In the traditional conception of the separation of powers, the executive, legislative, and judicial branches each have distinct functions, and enjoy a degree of independence necessary for the fulfillment of their roles, yet they interact with one another in important ways. Indeed, most democratic constitutions give the various branches of government explicit powers to oversee and, if necessary, check one another’s actions. This is not possible if there a wall “separating” them. Thus, any discussion of separation of powers should focus on functional boundaries among the branches, and on their mutual capacities for oversight.
This is especially tricky in a parliamentary system like Israel’s, where the separation of powers is partial to begin with. Not only does the coalition, almost by definition, control the legislative process in the Knesset through its majority of 61 or more supporting members, most Ministers and Deputy Ministers are also members of Knesset. Even the courts, which are theoretically independent, do not operate in a vacuum: in the absence of a constitution, their assessment of the legality of petitions must be based on government decisions and on Knesset legislation. In turn, the Knesset has the power to change laws as interpreted by the courts and implemented by the government, in order to adapt to a changing reality or changing public preference.
This description of the interrelationship between the branches of government is not only the de facto reality, but also approaches the desired state of affairs. To repeat: the democratic system is founded on the principle that excessive power, let alone absolute power, must never be concentrated in a single body. Distribution of power is the only proven antidote to tyranny. And it may be especially critical in a centralized democracy like Israel’s, which endures chronic security threats of an existential nature and lacks many of the checks on executive power that other democracies enjoy, such as a constitution, multiple chambers of parliament, or federal distribution of power.

Dataset records:
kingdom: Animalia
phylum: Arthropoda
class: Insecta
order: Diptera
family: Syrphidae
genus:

Written problem:
Decide whether each statement below agrees with the passage on the separation of powers, answering yes or no and quoting the words from the passage that settle it. 1. Most Ministers and Deputy Ministers in Israel also sit in the Knesset. 2. The Knesset has no power to change laws as the courts have interpreted them. 3. Israel has a parliament with multiple chambers.

Finished task:
1. Yes: "most Ministers and Deputy Ministers are also members of Knesset."
2. No: "the Knesset has the power to change laws as interpreted by the courts and implemented by the government"
3. No: "lacks many of the checks on executive power that other democracies enjoy, such as a constitution, multiple chambers of parliament, or federal distribution of power."